Tuesday 1 May 2012

May

At the start of each month Fantasy Bob has been recalling songs with the new month in the title. May is more challenging than previous months. ‘Here we go gathering nuts in May’ is a much loved nursery rhyme. But there is doubt that it is about nuts and may at all. While the final line ‘on a cold and frosty morning’ makes sense to many Scottish cricketers, frost isn’t typical of May mornings elsewhere. Folk music specialists therefore suggest that the original words, mangled in the telling down the generations, should be knots and may – may being a traditional name for hawthorn and knots being bunches of flowers. So there you go. 

Dirge warning
lie down before listening
FB also resisted deploying Rod Stewart’s Maggie May or Eric Clapton’s May You Never since, fine efforts though these are, they are obviously not about May as a month. Instead he finds he has to rely on the Bee Gee’s First of May. FB apologises.  This song is an absolute dirge and well worth emigrating to avoid hearing. Its first line – ‘When we were small and Christmas trees were tall’ is completely risible. But needs must. First of May was one of many dirges the Bee Gees produced in their early years before they got their trousers whitened and tightened and found their mojo to produce Jive Talking and subsequent hits. First of May was issued in January 1969 and got to number 6 in the UK singles chart in March. But don't worry - the charts of that year were packed with good stuff so the damage inflicted by this dirge was not terminal. 

Turner -
never showed
FB an attacking shot
1969's cricket featured two 3 match Test series against W Indies and New Zealand. For FB the match between England and NZ in at the end of July marked his first visit to Lords. He was staying with his uncle and aunt who lived in London and doing some of the sights. He turned up for the 4th day – then a Monday after the Sunday rest day. The match was only going one way.  He saw the last wicket of England's second innings to leave them a lead of 361.  NZ were then bowled out for 131with  Derek Underwood getting 7 for 32. That second innings was also notable for Glen Turner’s 43 off 226 balls.  The Test also marked the debut of Richard Hadlee, who gave no real sign of the greatness to come.  After that introduction to Test cricket for FB, anything seemed exciting. It was as well then that Honky Tonk Women had stormed into the charts that week blowing away the memory of First of May for ever.
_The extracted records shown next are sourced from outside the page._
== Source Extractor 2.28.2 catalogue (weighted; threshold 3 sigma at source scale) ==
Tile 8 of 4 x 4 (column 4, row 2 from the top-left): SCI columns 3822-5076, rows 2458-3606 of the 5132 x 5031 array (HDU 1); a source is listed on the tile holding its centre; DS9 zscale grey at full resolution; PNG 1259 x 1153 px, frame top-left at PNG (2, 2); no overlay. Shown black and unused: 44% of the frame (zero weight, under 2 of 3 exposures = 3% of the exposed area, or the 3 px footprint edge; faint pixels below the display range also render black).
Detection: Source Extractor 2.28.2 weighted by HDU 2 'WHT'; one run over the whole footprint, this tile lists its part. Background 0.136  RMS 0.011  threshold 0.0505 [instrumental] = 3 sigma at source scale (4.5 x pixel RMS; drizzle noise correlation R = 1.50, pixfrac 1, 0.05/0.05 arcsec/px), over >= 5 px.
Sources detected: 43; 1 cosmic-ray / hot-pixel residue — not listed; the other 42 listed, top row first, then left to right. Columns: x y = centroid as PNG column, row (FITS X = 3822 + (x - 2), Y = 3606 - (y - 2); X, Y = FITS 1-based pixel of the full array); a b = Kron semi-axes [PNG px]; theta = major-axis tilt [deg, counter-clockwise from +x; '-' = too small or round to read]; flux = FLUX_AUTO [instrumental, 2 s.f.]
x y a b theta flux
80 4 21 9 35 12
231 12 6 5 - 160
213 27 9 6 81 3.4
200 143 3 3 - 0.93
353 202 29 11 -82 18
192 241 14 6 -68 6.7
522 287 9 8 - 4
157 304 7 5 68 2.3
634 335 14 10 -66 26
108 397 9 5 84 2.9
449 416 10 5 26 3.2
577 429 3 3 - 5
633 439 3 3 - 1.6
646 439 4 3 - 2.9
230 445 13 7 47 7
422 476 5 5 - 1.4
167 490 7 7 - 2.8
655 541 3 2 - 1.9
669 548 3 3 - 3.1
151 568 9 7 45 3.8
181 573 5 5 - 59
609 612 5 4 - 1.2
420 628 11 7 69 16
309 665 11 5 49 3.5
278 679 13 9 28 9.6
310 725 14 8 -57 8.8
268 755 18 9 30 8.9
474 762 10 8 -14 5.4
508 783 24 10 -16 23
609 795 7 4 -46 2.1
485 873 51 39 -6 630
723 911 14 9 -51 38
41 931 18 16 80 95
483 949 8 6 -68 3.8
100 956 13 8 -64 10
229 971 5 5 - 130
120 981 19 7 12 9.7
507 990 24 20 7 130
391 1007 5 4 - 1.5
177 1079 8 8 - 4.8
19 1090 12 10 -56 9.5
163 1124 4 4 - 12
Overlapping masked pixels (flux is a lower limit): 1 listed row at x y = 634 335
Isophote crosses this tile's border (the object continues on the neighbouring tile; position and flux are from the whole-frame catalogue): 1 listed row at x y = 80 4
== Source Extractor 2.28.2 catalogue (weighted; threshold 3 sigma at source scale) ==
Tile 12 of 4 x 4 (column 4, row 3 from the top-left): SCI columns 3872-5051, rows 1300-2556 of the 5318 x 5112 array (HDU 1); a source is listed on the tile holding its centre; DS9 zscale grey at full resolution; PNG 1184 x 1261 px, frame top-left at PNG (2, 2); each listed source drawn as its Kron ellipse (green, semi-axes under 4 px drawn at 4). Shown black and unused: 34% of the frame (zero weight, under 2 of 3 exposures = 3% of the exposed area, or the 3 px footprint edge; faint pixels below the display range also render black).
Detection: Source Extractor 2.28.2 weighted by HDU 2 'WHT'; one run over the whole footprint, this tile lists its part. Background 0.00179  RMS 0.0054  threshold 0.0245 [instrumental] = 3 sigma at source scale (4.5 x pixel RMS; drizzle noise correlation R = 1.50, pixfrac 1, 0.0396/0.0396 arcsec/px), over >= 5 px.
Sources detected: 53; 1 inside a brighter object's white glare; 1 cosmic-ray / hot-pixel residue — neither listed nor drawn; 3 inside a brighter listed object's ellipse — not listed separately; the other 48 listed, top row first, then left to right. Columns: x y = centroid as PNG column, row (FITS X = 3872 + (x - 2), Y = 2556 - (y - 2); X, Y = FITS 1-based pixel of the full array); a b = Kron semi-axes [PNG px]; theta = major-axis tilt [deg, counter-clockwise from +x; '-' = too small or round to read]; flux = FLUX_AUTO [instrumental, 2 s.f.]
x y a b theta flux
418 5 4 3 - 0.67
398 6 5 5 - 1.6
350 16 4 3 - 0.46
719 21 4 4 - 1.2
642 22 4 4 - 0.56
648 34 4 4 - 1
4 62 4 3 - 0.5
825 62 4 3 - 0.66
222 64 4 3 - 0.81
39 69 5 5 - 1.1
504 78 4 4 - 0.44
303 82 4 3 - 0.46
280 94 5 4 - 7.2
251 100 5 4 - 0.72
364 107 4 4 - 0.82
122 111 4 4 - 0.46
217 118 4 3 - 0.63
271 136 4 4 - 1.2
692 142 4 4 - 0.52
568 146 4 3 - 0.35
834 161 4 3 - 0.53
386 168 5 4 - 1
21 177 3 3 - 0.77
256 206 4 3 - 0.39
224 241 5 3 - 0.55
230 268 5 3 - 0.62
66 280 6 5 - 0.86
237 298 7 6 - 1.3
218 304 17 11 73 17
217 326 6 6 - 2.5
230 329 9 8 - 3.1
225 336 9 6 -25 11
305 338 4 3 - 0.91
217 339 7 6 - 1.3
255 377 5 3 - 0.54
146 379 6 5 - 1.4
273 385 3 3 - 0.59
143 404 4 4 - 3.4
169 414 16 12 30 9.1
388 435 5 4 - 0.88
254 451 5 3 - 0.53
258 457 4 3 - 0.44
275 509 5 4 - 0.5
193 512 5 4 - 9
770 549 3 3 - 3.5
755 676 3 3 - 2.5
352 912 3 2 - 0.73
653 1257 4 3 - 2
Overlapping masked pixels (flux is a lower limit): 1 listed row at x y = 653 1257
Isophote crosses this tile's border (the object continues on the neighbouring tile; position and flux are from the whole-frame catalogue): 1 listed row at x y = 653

England won the series 2-0, the same margin by which they had beaten W Indies in the first half of the summer. The W Indies tour is celebrated for their visit to Ireland when they were bowled out for 25 on a pitch which sounds much like Edinburgh’s Meadows after a thunderstorm.  Wet, green and soft.  And then some.  To reach 25 was an achievement – they were 12 for 9 at one stage. Ireland's captain Dougie Goodwin took 5 for 6, the most famous scalp being Clive Lloyd on his first visit to the British Isles. The match was played on a strange format of a one day 2 innings match – presumably a marketing device to ensure a full day’s play if the Irish were skittled - but the result would be based on the first innings. Ireland declared at 125 for 8. West Indies' second innings was slightly more productive as they managed to reach 78 for 4 by the close of play.  There were allegations, strenuously denied, that it was not only the pitch that was responsible for the West Indians' downfall but that the Irish had plied them liberally with Guinness the night before, extolling its medicinal properties.  Still a claim that many visiting teams seem to believe.

Ireland v West Indies 2 July 1969



2 comments:

  1. Perhaps FB and his Carlton colleagues could try the Guiness method on some of their opponents this season - worth a try I'd have thought.

    ReplyDelete
    Replies
    1. Some of FB's opponents in the lower divisions are already committed to this method as part of their intensive pre-match preparations.